The NFS was specifically developed for NAFLD. It should not be used in patients with significant alcohol consumption, viral hepatitis (HBV/HCV), autoimmune hepatitis, or other liver diseases, as the scoring variables may behave differently in these conditions.
What does "indeterminate" mean clinically?
An indeterminate result means the score cannot reliably classify the patient as having or not having advanced fibrosis. Approximately 20–30% of patients fall in this zone. These patients need additional testing — typically liver elastography — to determine their fibrosis stage.
How often should the NFS be recalculated?
For patients with low scores (F0–F2), reassessment every 2–3 years is reasonable, or sooner if clinical circumstances change (e.g., worsening metabolic control, new symptoms). For patients in the indeterminate zone, reassessment after further workup and after any therapeutic interventions is appropriate.
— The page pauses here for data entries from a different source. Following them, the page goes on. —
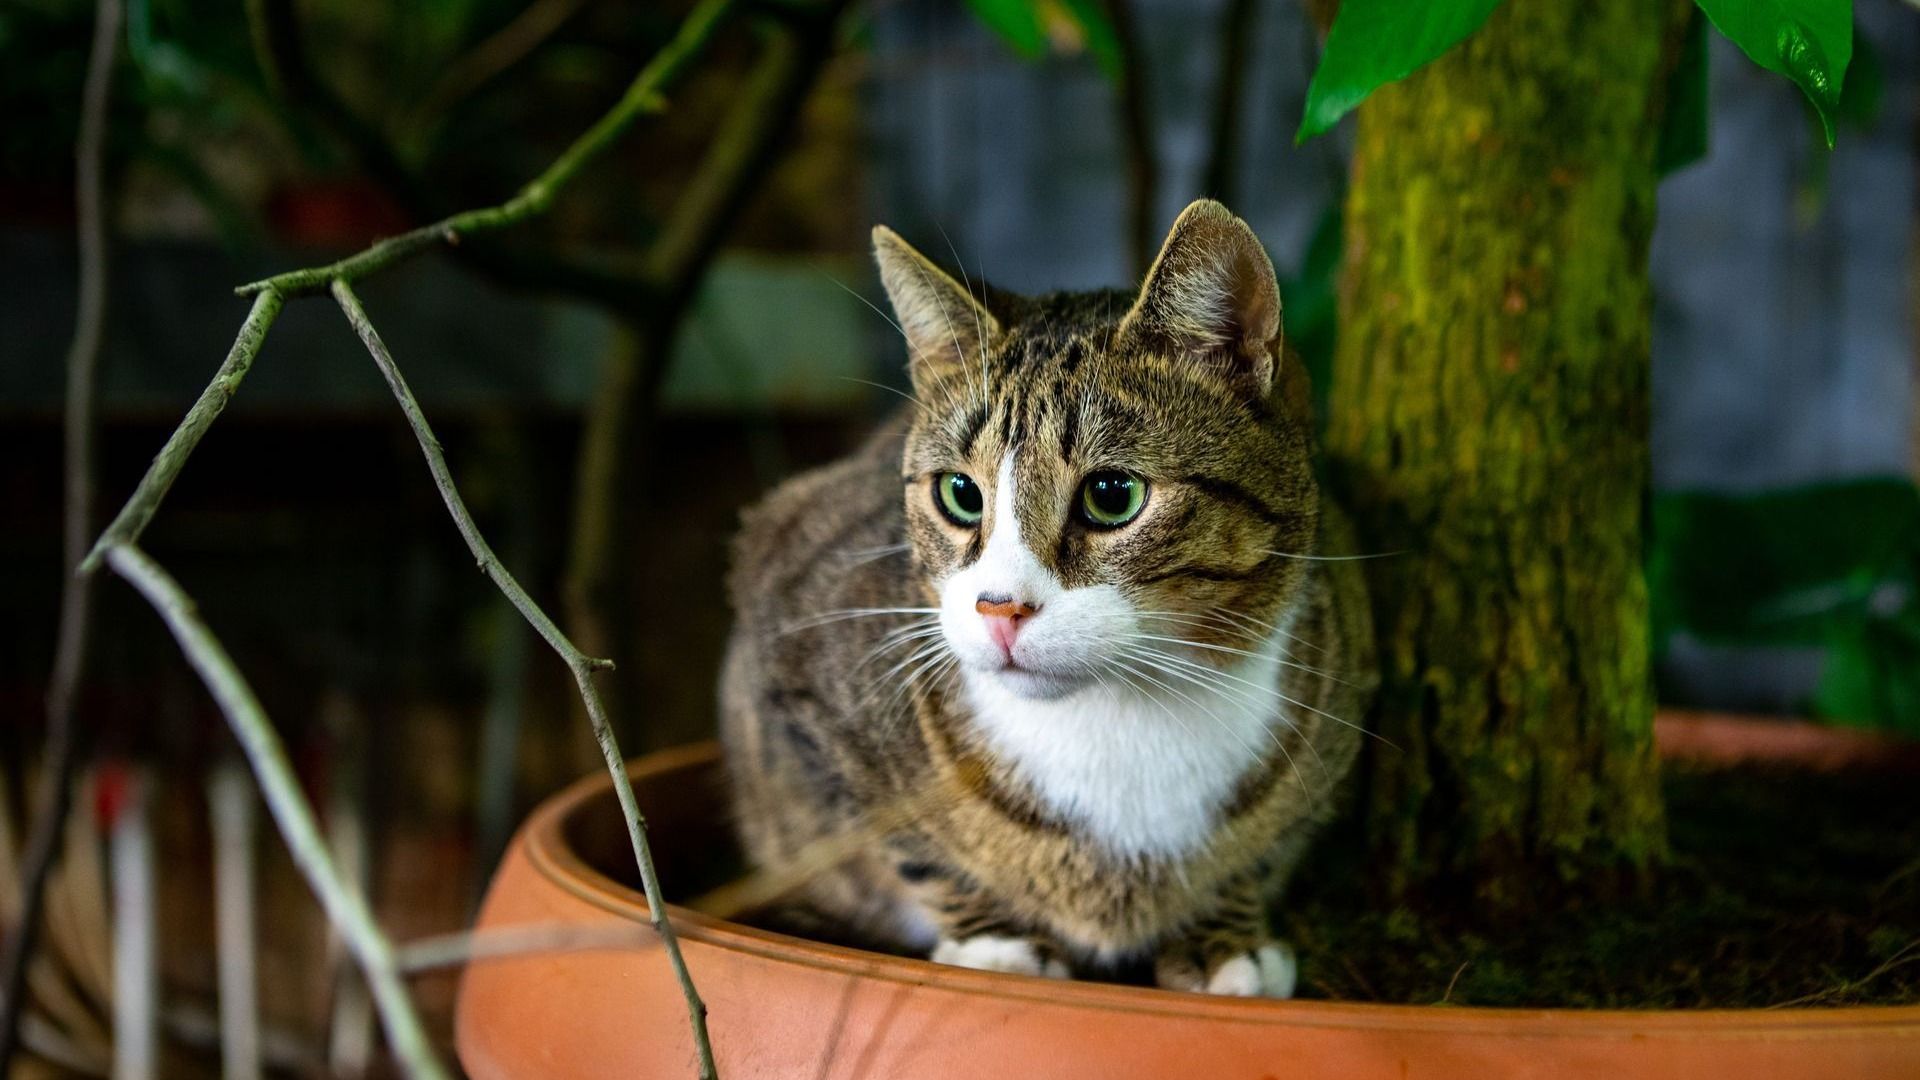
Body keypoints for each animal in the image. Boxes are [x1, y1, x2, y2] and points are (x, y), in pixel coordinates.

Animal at [721, 199, 1382, 991]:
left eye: (1112, 495)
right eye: (959, 493)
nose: (1000, 609)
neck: (1124, 716)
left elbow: (1269, 846)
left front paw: (1225, 939)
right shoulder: (798, 659)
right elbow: (908, 843)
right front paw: (996, 945)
Why are platelets included in the formula?
Platelet count decreases with advancing liver fibrosis and cirrhosis due to several mechanisms: reduced production of thrombopoietin by the damaged liver, splenic sequestration from portal hypertension, and bone marrow suppression. Low platelets are therefore a clinical marker of advanced liver disease.
What is the AST/ALT ratio and why does it matter?
The AST/ALT ratio (also known as the De Ritis ratio) typically shifts in liver disease. In simple NAFLD, ALT is usually higher than AST. As fibrosis progresses, the AST/ALT ratio increases and may exceed 1.0 in cirrhosis. An elevated ratio suggests more advanced disease and contributes positively to the NFS.